Exercise details:
Copy all of the records word for word.

Recorded information:
>>>

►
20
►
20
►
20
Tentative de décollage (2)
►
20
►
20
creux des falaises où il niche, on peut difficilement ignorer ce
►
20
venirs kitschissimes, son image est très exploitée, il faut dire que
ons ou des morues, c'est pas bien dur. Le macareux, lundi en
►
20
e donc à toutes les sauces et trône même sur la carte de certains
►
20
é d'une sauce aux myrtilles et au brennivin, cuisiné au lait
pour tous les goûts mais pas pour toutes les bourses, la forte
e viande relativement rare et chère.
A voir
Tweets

<<<

Task response:
►
20
►
20
►
20
Tentative de décollage (2)
►
20
►
20
creux des falaises où il niche, on peut difficilement ignorer ce
►
20
venirs kitschissimes, son image est très exploitée, il faut dire que
ons ou des morues, c'est pas bien dur. Le macareux, lundi en
►
20
e donc à toutes les sauces et trône même sur la carte de certains
►
20
é d'une sauce aux myrtilles et au brennivin, cuisiné au lait
pour tous les goûts mais pas pour toutes les bourses, la forte
e viande relativement rare et chère.
A voir
Tweets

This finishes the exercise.